Welcome to MT, Askari7!


----------



## shesulsa (May 3, 2006)

Hello and Welcome to MT!


----------



## Henderson (May 3, 2006)

Welcome and enjoy!


----------



## mantis (May 3, 2006)

welcome askari
interesting name... doesnt it mean soldier in some ancient language?


----------



## Kacey (May 3, 2006)

Welcome - happy posting!


----------



## still learning (May 3, 2006)

Hello, Welcome and please enjoy the forums......Aloha


----------



## MJS (May 3, 2006)

Welcome to MT!! Enjoy your stay! 

Mike


----------



## Drac (May 4, 2006)

Greetings and welcome to MT..Enjoy your stay..


----------



## HKphooey (May 4, 2006)

Welcome!


----------



## stone_dragone (May 4, 2006)

Welcome, thank you for joining us.  

There's some cold beer and warm sake in the corner...help yourself.


----------



## Ping898 (May 4, 2006)

Welcome to MT.  :wavey: Happy Posting.


----------



## KenpoTess (May 4, 2006)

Very nice to have you here 
Enjoy the Board~!

~Tess


----------



## Hand Sword (May 5, 2006)

Welcome!
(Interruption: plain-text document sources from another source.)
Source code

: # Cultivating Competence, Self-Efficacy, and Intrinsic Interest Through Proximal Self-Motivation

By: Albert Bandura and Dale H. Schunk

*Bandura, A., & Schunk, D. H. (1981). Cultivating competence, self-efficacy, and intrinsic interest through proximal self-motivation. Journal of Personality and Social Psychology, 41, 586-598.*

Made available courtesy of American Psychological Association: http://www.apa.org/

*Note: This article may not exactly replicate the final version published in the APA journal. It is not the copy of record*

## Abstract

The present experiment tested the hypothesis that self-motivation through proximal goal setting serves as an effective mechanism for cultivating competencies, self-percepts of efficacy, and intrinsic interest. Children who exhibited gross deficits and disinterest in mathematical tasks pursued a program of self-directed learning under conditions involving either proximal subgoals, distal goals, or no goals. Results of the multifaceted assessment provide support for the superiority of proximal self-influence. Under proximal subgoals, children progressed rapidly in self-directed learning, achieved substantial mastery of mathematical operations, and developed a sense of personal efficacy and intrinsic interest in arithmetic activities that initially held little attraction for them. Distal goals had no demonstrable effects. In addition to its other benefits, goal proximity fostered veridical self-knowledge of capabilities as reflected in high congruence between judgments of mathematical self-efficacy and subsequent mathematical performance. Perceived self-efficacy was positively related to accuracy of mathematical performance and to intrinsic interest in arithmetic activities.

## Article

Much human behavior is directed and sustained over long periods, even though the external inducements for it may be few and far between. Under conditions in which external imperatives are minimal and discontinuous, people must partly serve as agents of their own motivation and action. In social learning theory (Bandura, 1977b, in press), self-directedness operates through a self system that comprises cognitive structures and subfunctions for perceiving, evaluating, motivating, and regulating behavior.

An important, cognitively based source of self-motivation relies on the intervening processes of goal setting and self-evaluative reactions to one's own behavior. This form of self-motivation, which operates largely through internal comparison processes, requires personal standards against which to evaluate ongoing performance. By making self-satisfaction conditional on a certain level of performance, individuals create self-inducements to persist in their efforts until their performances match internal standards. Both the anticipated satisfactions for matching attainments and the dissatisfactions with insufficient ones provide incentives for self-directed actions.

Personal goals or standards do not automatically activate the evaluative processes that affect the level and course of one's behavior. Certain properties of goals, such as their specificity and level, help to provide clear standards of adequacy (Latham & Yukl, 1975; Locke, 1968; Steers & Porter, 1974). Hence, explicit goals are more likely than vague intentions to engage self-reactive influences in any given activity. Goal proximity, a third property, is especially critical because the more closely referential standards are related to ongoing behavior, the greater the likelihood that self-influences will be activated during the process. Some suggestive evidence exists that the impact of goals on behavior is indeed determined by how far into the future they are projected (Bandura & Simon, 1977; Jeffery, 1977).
Enjoy Your stay!


----------



## Brian R. VanCise (May 5, 2006)

Welcome and enjoy!

Brian R. VanCise
www.instinctiveresponsetraining.com


----------



## Rich Parsons (May 5, 2006)

Askari7 said:
			
		

> This is my first posting, and I must say that I am truly
> pleased to find a group of open-minded individuals, who
> have come together, to share their knowledge of so many
> cultures Martial Traditions without bias.




Welcome!

What besides Martial Arts do you like to do?


----------



## Rick Wade (May 5, 2006)

Aloha and Welcome to the boards.  Happy posting.  I look forward to sharing some thoughts.

V/R

Rick


----------



## Askari7 (May 5, 2006)

I look forward to more exchange of ideas with you. "Askari" in ancient Ethiopian means soldier. it is good to have met you.


----------



## Askari7 (May 5, 2006)

I love this site, you group of fine warriors, and masters, have given me
an entire universe of knowledge and wisdom to draw from.

Knowledge and wisdom without understanding are vanity.
"The Bible"


----------



## kelly keltner (May 5, 2006)

welcome


----------



## Cyber Ninja (May 24, 2006)

Welcome...what style do you train in in Miami?


----------



## OnlyAnEgg (May 25, 2006)

Welcome to MT, Askari!


----------



## Jade Tigress (May 27, 2006)

Welcome to Martial Talk ~ Enjoy! :asian:


----------



## Xue Sheng (May 27, 2006)

Welcome


----------



## bluemtn (May 27, 2006)

Welcome and happy posting!


----------